A fiscalização ocorreu ao longo dos cerca de oito quilômetros entre o Leme e o Leblon e também resultou na apreensão de 108 bebidas e 136 alimentos sem comprovação de procedência ou nota fiscal.
Segundo a prefeitura, o objetivo da operação é combater o comércio irregular, recuperar o espaço público e impedir a reocupação das áreas fiscalizadas.
Fiscalização abordou 88 ambulantes
Durante o primeiro dia da operação, a Seop abordou 88 ambulantes que atuavam na orla. Na Avenida Nossa Senhora de Copacabana, os agentes verificaram o licenciamento dos vendedores, permitindo que aqueles com autorização continuassem trabalhando normalmente.
Apesar da força-tarefa, agentes relataram que o número de ambulantes encontrados foi pequeno ao longo do dia. A avaliação é que muitos vendedores deixaram de trabalhar devido ao reforço da fiscalização. A quinta-feira também foi marcada por temperaturas mais amenas na capital.
Prefeitura cita atuação de facções
Ao anunciar o Programa Tolerância Zero, na semana passada, a Prefeitura do Rio informou que investigações identificaram a atuação de facções criminosas na exploração de vendedores ambulantes irregulares.
Segundo o prefeito Eduardo Cavaliere, grupos criminosos cobrariam taxas entre R$ 200 e R$ 300 para permitir que comerciantes ocupem pontos no calçadão da orla.
Ainda de acordo com a prefeitura, cerca de mil ambulantes irregulares atuam atualmente na Zona Sul. Desse total, aproximadamente 20% seriam estrangeiros. O município também afirma ter identificado 22 depósitos utilizados para armazenar mercadorias de forma irregular.

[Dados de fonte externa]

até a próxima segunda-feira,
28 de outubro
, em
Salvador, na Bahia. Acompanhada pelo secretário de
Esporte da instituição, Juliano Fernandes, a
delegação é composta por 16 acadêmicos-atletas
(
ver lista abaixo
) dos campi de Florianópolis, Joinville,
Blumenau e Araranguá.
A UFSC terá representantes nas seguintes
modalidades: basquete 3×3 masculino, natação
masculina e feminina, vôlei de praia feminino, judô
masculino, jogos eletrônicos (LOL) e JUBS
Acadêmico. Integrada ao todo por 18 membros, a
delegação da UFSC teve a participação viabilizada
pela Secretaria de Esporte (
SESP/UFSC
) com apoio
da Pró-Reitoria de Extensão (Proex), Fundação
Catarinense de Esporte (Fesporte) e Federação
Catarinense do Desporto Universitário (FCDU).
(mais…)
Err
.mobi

Comércio irregular é alvo da operação
A prefeitura informa que o calçadão da Zona Sul vem sendo ocupado por vendedores sem autorização que comercializam roupas de praia, camisetas de clubes de futebol, alimentos, bebidas — incluindo bebidas alcoólicas — e oferecem aluguel irregular de bicicletas elétricas e ciclomotores, principalmente para turistas.

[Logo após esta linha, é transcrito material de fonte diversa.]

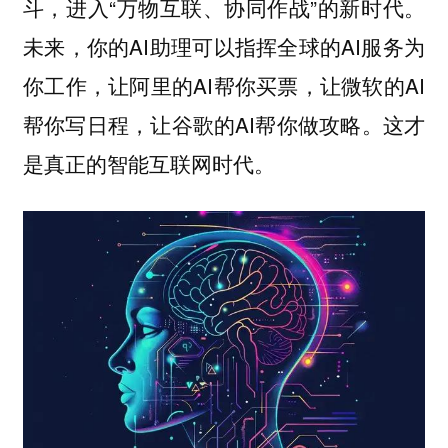
斗，进入“万物互联、协同作战”的新时代。
未来，你的AI助理可以指挥全球的AI服务为
你工作，让阿里的AI帮你买票，让微软的AI
帮你写日程，让谷歌的AI帮你做攻略。这才
是真正的智能互联网时代。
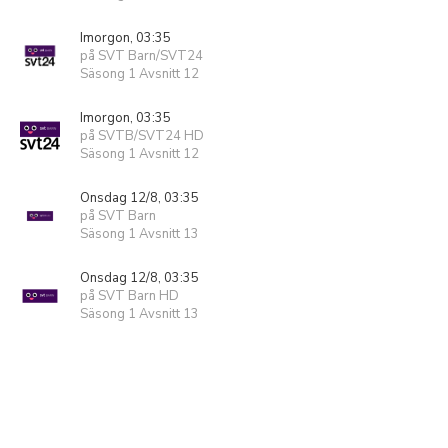
Imorgon, 03:35
på SVT Barn/SVT24
Säsong 1 Avsnitt 12
Imorgon, 03:35
på SVTB/SVT24 HD
Säsong 1 Avsnitt 12
Onsdag 12/8, 03:35
på SVT Barn
Säsong 1 Avsnitt 13
Onsdag 12/8, 03:35
på SVT Barn HD
Säsong 1 Avsnitt 13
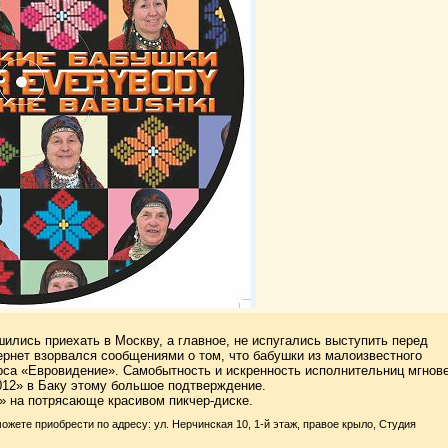
шились приехать в Москву, а главное, не испугались выступить перед
рнет взорвался сообщениями о том, что бабушки из малоизвестного
урса «Евровидение». Самобытность и искренность исполнительниц мгнов
012» в Баку этому большое подтверждение.
» на потрясающе красивом пикчер-диске.
е приобрести по адресу: ул. Нерчинская 10, 1-й этаж, правое крыло, Студия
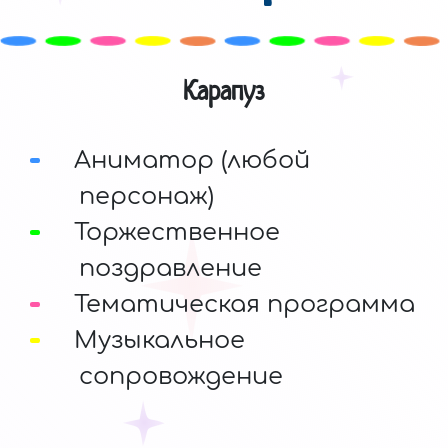
Карапуз
Аниматор (любой
персонаж)
Торжественное
поздравление
Тематическая программа
Музыкальное
сопровождение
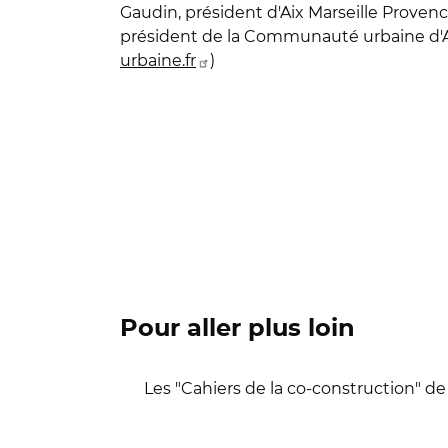
Gaudin, président d'Aix Marseille Provenc
président de la Communauté urbaine d'Ange
urbaine.fr
)
Pour aller plus loin
Les "Cahiers de la co-construction" de l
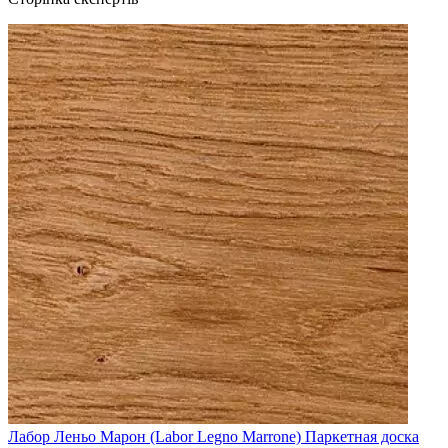
Лабор Леньо Марон (Labor Legno Marrone) Паркетная доска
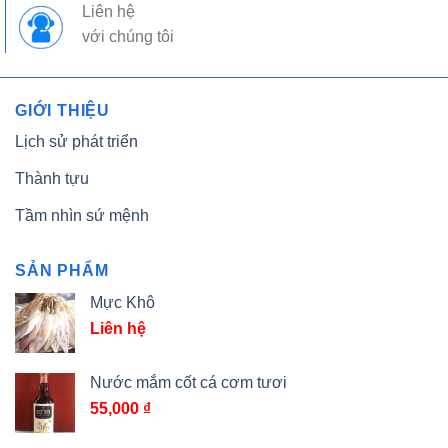
Liên hệ
với chúng tôi
GIỚI THIỆU
Lịch sử phát triển
Thành tựu
Tầm nhìn sứ mệnh
SẢN PHẨM
Mực Khô
Liên hệ
Nước mắm cốt cá cơm tươi
55,000
₫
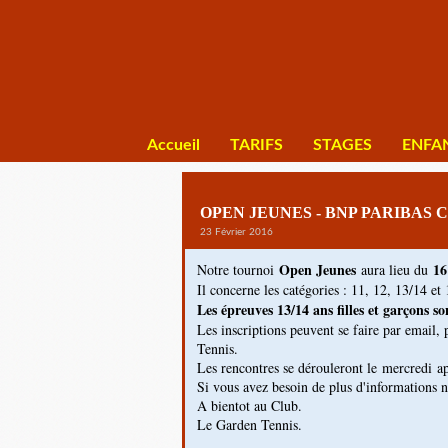
Accueil
TARIFS
STAGES
ENFA
OPEN JEUNES - BNP PARIBAS C
23 Février 2016
Open Jeunes
16
Notre tournoi
aura lieu du
Il concerne les catégories : 11, 12, 13/14 et 
Les épreuves 13/14 ans filles et garçons 
Les inscriptions peuvent se faire par email, 
Tennis.
Les rencontres se dérouleront le mercredi a
Si vous avez besoin de plus d'informations n'
A bientot au Club.
Le Garden Tennis.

O Programa Tolerância Zero prevê a atuação permanente de 160 agentes municipais, que trabalharão em turnos de 12 horas, além do uso de drones e outras tecnologias de monitoramento para impedir a volta da ocupação irregular.

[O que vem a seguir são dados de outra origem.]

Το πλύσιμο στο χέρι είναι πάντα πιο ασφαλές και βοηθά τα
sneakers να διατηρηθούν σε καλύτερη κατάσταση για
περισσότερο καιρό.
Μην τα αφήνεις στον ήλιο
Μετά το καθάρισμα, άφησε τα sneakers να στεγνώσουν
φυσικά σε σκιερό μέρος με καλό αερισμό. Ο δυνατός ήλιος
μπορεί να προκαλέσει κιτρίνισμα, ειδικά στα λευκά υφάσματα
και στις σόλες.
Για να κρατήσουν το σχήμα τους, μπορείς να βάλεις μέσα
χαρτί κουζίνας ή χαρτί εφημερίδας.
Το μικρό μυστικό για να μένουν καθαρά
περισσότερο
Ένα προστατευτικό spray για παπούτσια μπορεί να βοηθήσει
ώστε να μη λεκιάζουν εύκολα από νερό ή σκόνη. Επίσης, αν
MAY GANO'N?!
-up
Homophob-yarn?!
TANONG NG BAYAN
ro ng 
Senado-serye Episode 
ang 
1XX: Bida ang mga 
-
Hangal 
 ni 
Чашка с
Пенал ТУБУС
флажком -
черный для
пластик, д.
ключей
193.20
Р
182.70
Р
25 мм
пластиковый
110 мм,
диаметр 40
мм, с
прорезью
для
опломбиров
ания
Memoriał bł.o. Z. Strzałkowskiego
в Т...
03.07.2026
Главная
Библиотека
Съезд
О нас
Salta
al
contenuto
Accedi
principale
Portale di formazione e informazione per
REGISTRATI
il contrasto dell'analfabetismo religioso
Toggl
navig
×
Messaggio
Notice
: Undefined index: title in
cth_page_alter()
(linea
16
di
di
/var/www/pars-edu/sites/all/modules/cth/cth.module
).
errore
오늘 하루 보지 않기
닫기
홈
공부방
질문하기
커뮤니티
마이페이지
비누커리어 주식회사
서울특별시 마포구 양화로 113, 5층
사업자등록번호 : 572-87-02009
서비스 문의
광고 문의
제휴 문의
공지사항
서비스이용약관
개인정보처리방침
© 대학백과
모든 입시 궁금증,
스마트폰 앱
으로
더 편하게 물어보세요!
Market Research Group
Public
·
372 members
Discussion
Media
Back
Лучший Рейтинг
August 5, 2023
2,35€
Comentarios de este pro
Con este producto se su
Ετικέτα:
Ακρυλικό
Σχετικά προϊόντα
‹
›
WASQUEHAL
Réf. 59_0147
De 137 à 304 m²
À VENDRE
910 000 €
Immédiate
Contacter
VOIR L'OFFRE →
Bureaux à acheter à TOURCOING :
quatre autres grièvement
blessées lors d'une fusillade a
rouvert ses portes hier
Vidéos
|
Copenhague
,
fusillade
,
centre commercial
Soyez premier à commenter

Camelôs protestam e pedem regulamentação
A intensificação da fiscalização provocou reação dos vendedores ambulantes.
O Movimento Unido dos Camelôs (Muca) realizou uma manifestação na quarta-feira (15), antes do início da operação, defendendo a regulamentação da atividade em vez da proibição do comércio irregular.
O grupo afirma que existem vagas ociosas destinadas a ambulantes cadastrados e reivindica a criação de novos espaços regularizados para permitir que os trabalhadores atuem legalmente.
Durante o lançamento do programa, a prefeitura orientou os ambulantes sem licença a buscarem oportunidades por meio das plataformas municipais de encaminhamento para vagas de emprego.